In April, Moeti became the first South African to be named an Obama Fellow.
She was one of just 20 individuals — from more than 20,000 applicants — selected by the former US president’s foundation for the inaugural edition of its fellowship programme.
And in July, Moeti was named the grand prize winner of the Waislitz Global Citizen Award — an annual cash prize of $100,000 awarded in recognition of an individual’s efforts to stamp out extreme poverty.
Amandla.mobi aims to rally people around important causes, mainly those that affect lowincome black women — a demographic that is disproportionately affected by injustice, Moeti tells the FM.
She founded amandla.mobi in 2014 when she decided a new approach was needed to mobilise activists across the country.
“I am a woman, I am black, I am from a low-income background — all things which led me to see [what effect] the difficulties of co-ordinating actions, the barriers of geographic location, language and so much more have on attempts to organise,” she says. At the same time, she saw how sustained collective action could overcome those barriers and “build movements and shift things”.
So it makes perfect sense that her “tool of choice” is the mobile device, which allows people to pool their voices regardless of their location or language.
Amandla.mobi caters to basic handsets — activists can join a campaign via Whatsapp, USSD (Unstructured Supplementary Service Data) messaging, SMS or through the web.
According to Moeti, SA has always had an active citizenry — reflected in the number of protests and direct engagements with the state and employers. And technology has “added to the tools available for people to use to advance their struggles”.

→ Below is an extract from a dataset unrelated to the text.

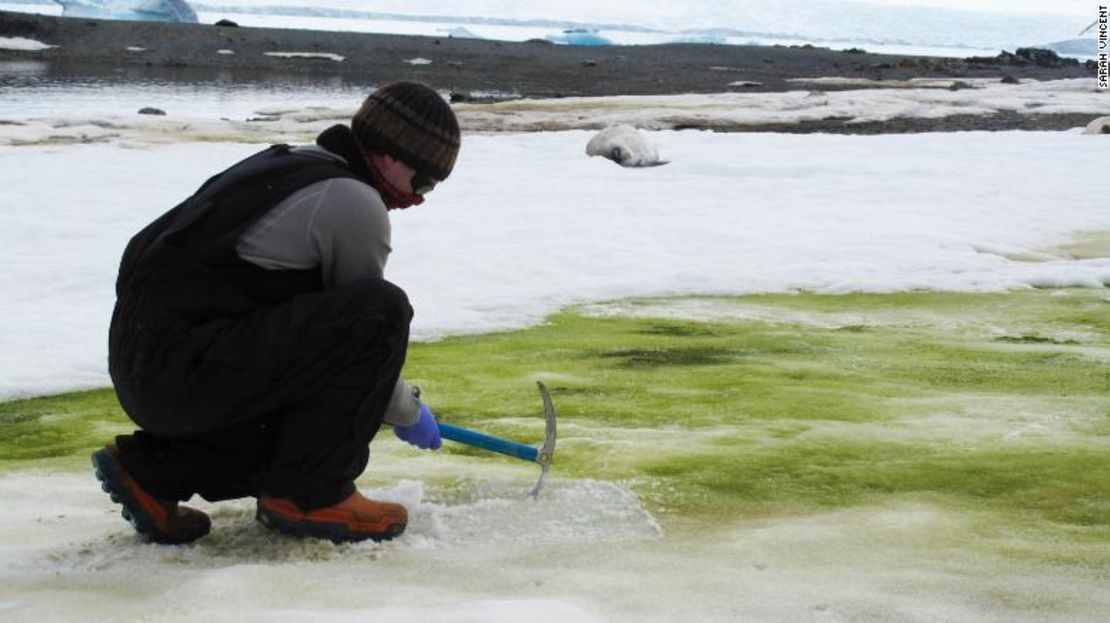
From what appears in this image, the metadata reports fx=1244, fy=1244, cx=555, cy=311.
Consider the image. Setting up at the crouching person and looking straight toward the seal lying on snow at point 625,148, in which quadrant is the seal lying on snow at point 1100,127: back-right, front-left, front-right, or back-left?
front-right

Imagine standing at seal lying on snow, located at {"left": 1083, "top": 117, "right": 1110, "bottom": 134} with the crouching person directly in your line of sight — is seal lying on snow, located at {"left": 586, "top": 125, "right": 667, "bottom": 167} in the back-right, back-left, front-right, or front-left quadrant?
front-right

Thanks to the platform’s accessibility, 226,815 people have “taken action” in the organisation’s campaigns, which have targeted VAT, failures within social security agencies and violence within the taxi industry, among many other issues.
One campaign that amandla.mobi is running is aimed at SA’S high data costs. Network operators, government, the Independent Communications Authority of SA (Icasa) and the Competition Commission are in Moeti’s crosshairs.
Amandla.mobi participated in the public hearings that ultimately gave rise to new rules governing the expiry of data bundles and other consumer-protection measures.
“Mobilising people on the different aspects of the [Icasa] campaign involved just over 700 amandla.mobi members volunteering to do door-to-door [campaigning] to get people supporting our submission and sending their own.”
Thanks to those efforts, more than 30,000 people supported amandla.mobi’s submissions to the regulator, and more than 1,000 others sent in their own submissions, she says.
“During the oral submission process we had hundreds of voice notes and e-mails which were sent to Icasa from people who could not attend the hearings themselves, and people also donated to get people there.”
A separate process by the Competition Commission is still in the works.
The oral hearing process is yet to commence, but Moeti says amandla.mobi’s submission to the competition authority is supported by more than 44,000 people.
Other wins under the organisation’s belt include getting the Miners Shot Down documentary about the Marikana massacre broadcast on free-to-air TV, and assisting students whose qualifications were withheld because the National Student Financial Aid Scheme had not paid their fees.
Amandla.mobi relies largely on donations.